雨の日は本を読んでいたい

あの時の本を読み返したら、今はどう思うのだろう。いつか読み返すために、思いついたことを書いておこう。読みたい本が尽きなければ、雨の日だって、晴れの日だって、読みたい本だけ読んでいたい。

美しい星/三島由紀夫

ミシマの作品の中でも、異色な作品。

自らを異星人だと信じている一家の物語である。

この物語がイカれているのは、自らを異星人だと信じているのはこの一家だけではない。

それぞれが異星人であるという出自を根拠に、とても人間らしい振る舞いなのだが、地球人を見下して暮らしている。

寓意としての異星人という構造を、時代背景としての東西冷戦、放射能懸念、政治不安を絡めて行くという、ミシマならではのポップさに溢れているのだが、悪趣味なことに物語中にUFOが何度か登場する。
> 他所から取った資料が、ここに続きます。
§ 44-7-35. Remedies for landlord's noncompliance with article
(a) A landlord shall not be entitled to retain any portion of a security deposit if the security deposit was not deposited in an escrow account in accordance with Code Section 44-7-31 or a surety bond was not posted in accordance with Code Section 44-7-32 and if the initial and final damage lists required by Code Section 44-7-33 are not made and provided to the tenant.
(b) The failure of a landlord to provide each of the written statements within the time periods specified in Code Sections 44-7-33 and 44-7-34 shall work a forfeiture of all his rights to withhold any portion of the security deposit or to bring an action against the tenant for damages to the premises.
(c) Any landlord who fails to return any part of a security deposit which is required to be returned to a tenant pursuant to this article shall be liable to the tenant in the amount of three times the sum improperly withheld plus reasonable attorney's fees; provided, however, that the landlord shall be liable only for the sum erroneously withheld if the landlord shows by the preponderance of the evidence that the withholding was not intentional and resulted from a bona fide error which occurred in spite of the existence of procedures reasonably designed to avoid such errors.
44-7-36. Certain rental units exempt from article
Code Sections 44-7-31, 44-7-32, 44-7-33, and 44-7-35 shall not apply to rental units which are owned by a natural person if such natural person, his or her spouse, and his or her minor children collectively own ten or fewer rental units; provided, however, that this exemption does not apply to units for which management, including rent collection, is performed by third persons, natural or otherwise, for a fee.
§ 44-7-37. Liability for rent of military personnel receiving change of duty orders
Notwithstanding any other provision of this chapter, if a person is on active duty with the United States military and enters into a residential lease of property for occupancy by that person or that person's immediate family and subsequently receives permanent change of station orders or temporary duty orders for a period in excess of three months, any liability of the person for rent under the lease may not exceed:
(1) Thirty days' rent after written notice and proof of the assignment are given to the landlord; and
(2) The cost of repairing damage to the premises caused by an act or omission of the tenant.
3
UFOなど実在せず、異星人だと思い込んでいる人間の物語のはずが、UFOが登場することで寓意が寓意ではない状態に放り出されてしまう。

異性人たちが語るイデオロギーは、現実の誰かのカリカチュアだったはずが、イデオロギーそのものを皮肉めいた笑いに変えてしまう。

ミシマの仕掛ける悪趣味なポップさは、そろそろ評価されても良い頃なのではないだろうか。